Believe it or not, the banned drugs, similar to the ones India’s top quarter-miler Mandeep Kaur tested positive, are available over the counter in the Capital’s medical shops. Drugs like manabol, deca-durabolin or testosterone come cheap and can be bought without a doctor’s prescription. It’s as easy as a child going to a store to buy chocolate.
The HT team, which visited a medical store in Connaught Place on Friday, paid just R500 for the cocktail of banned drugs — 10 tablets of manabol, one vial of deca-durabolin (100mg) and a vial of testosterone. No questions were asked and nor did the store owner ask for a prescription as he handed out the steroids, which are sufficient to keep an athlete going for a month in a national-level event.
A top athlete, who refused to go on record, said there were other drugs like strychnine and erythropoietin (EPO), which though banned, are easily accessible. “The ready availability means it is easier for an ordinary athlete to prop up his performance.”

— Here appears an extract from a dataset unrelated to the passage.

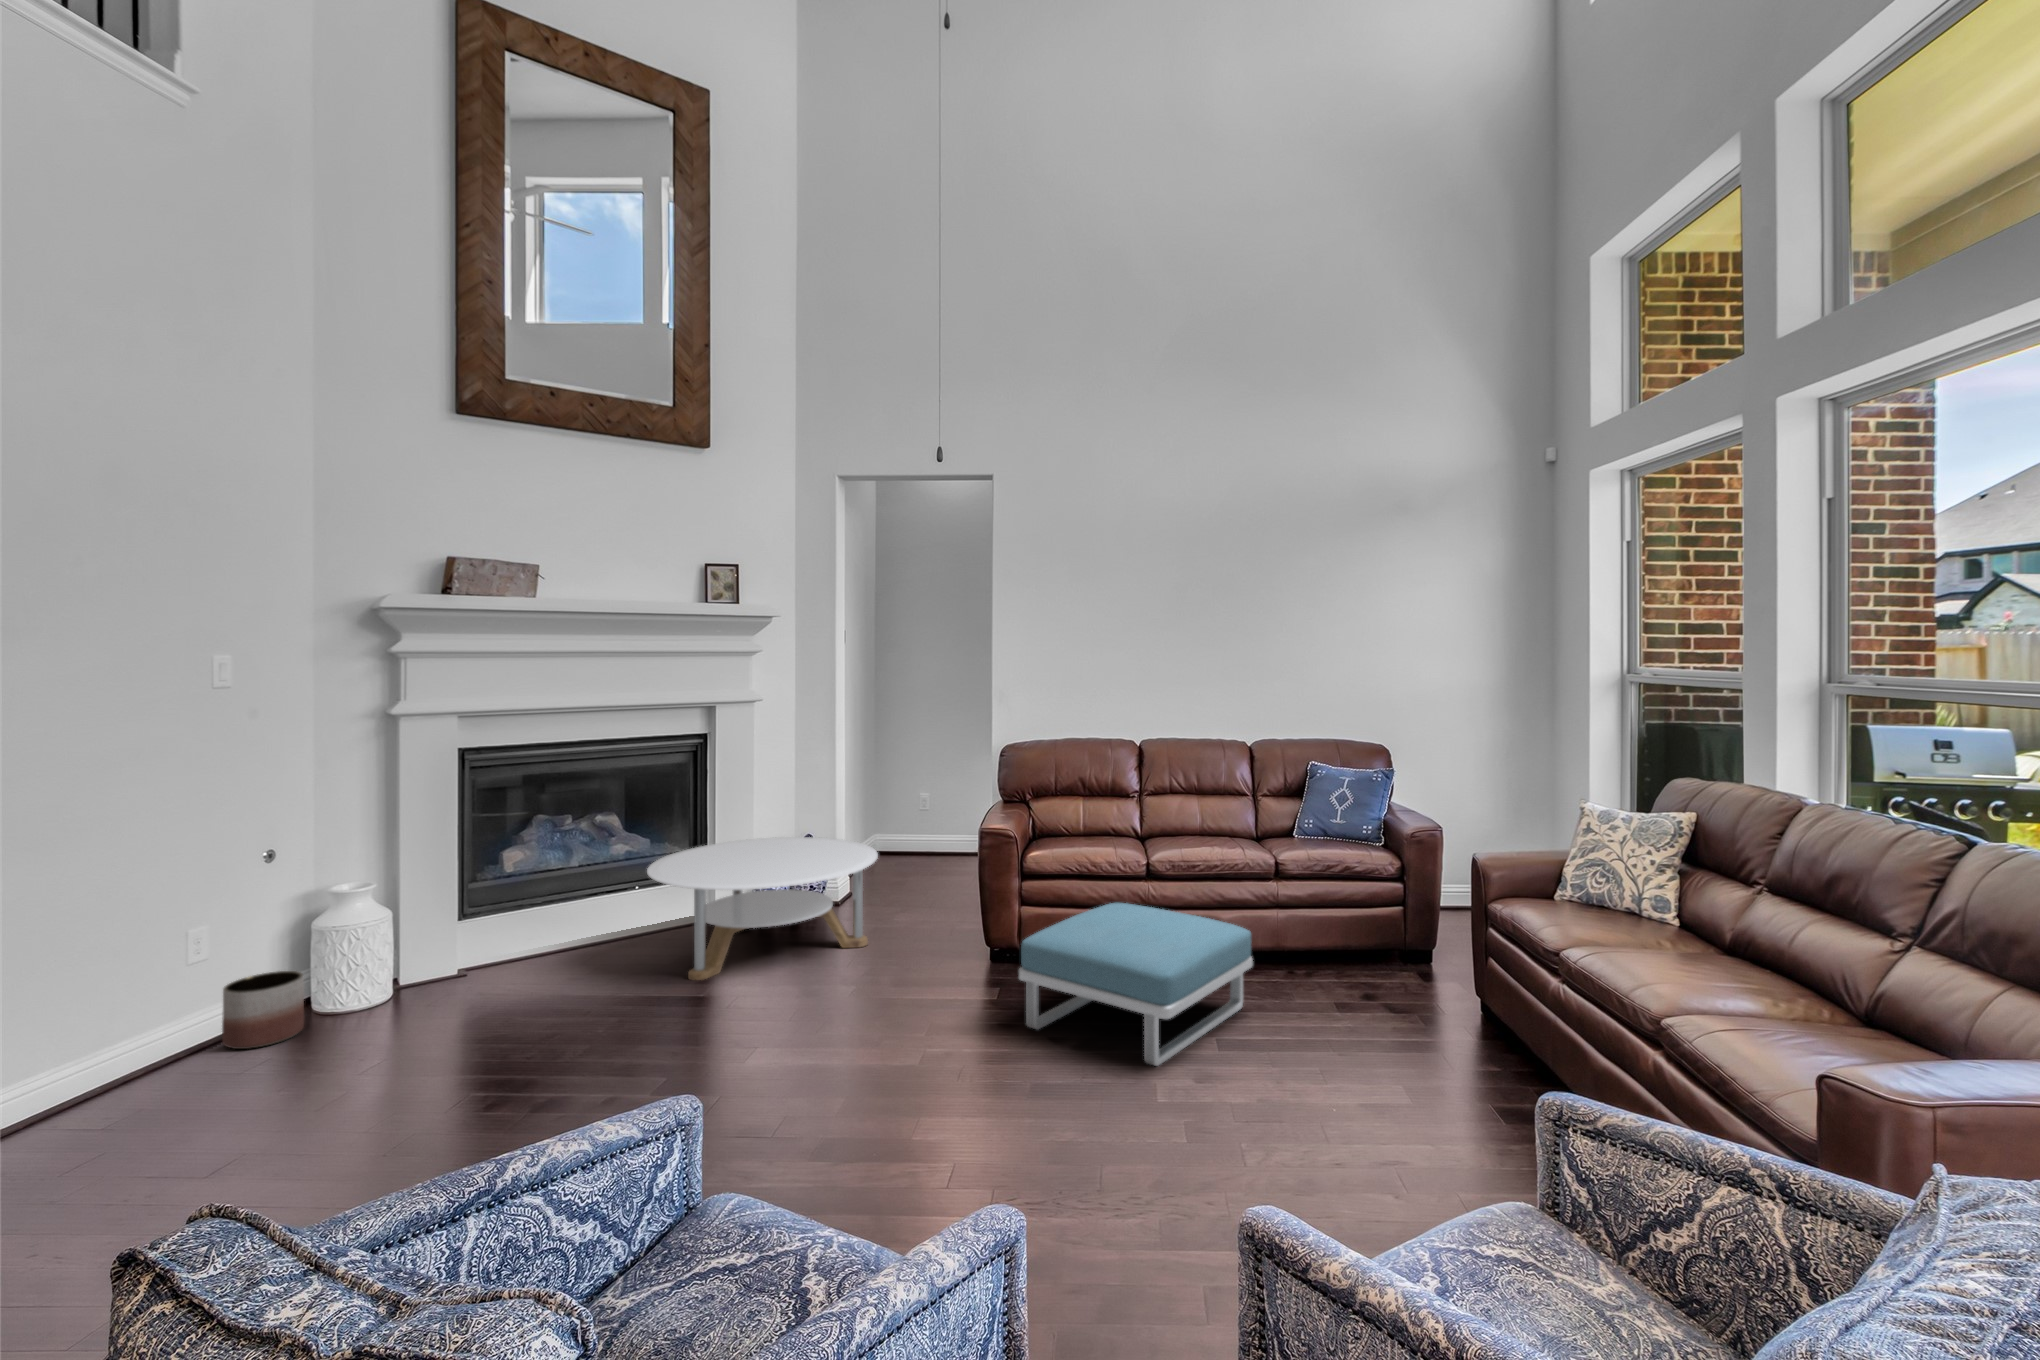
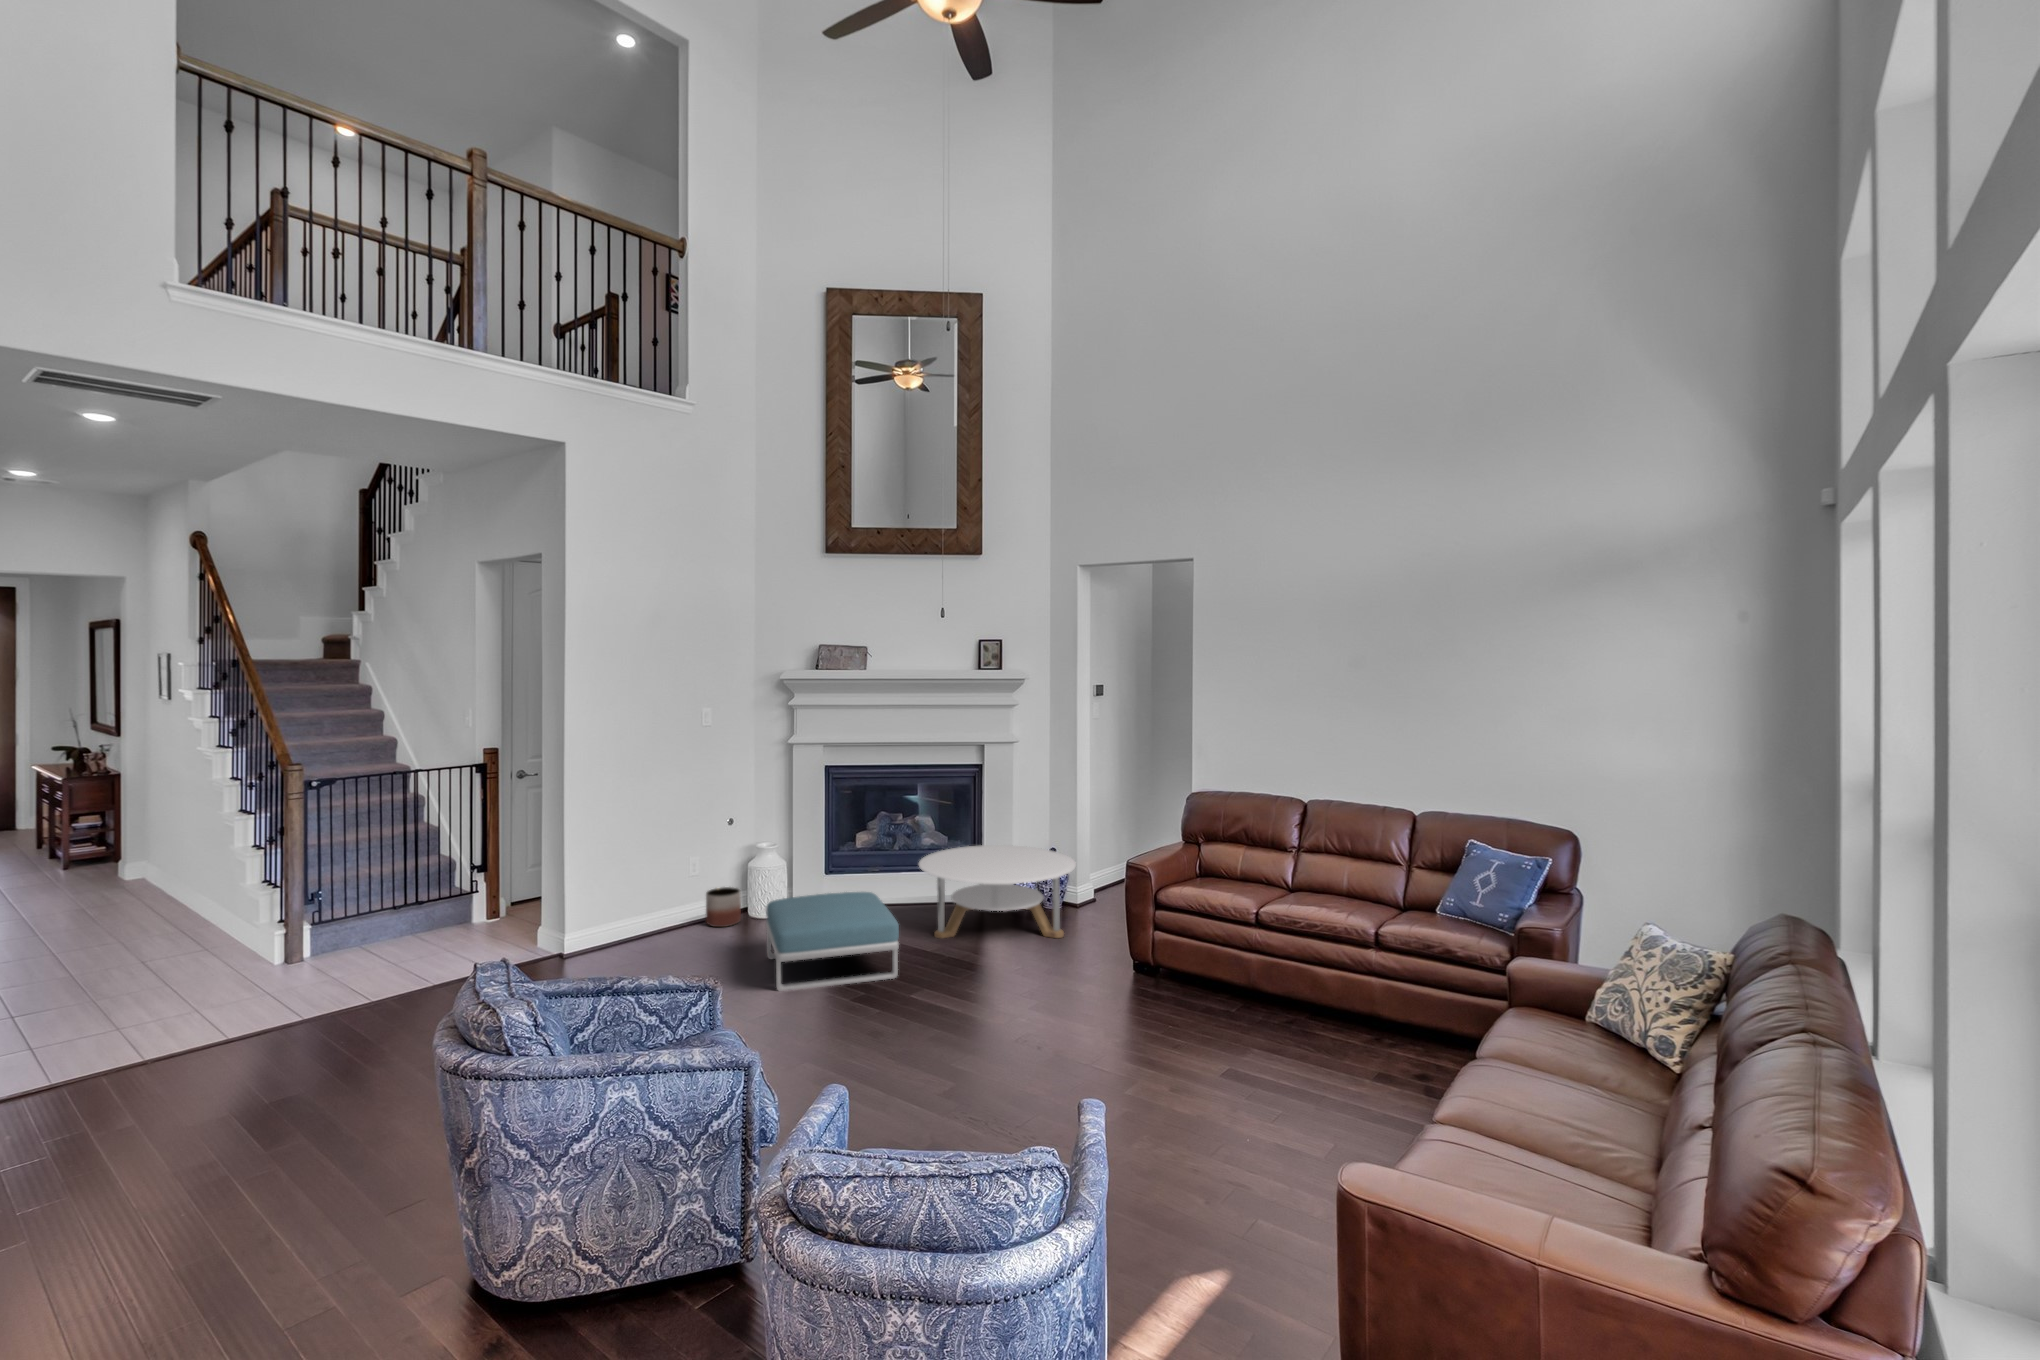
footstool: present [1019,903,1253,1066] -> present [766,892,899,991]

However, water-based drugs, most of which are imported, cost more. But with financial gains and better career prospects driving the athletes’ desire to win medals at international events, the focus has shifted from oil-based Indian drugs to foreign-made water-based drugs.
Though costlier, the latter score higher as the wash out time is much quicker vis-à-vis the Indian drugs. Arun Mendiratta, chairman medical commission, Athletics Federation of India (AFI), feels a crackdown is long overdue. “There should be some sort of check on delivering anabolic steroids over the counter. If medical shops refuse to give steroids without a prescription, nearly half of the doping menace in the country will be sorted out,” said the medical expert, who is one of the five members on the medical panel of the Asian Athletics Association.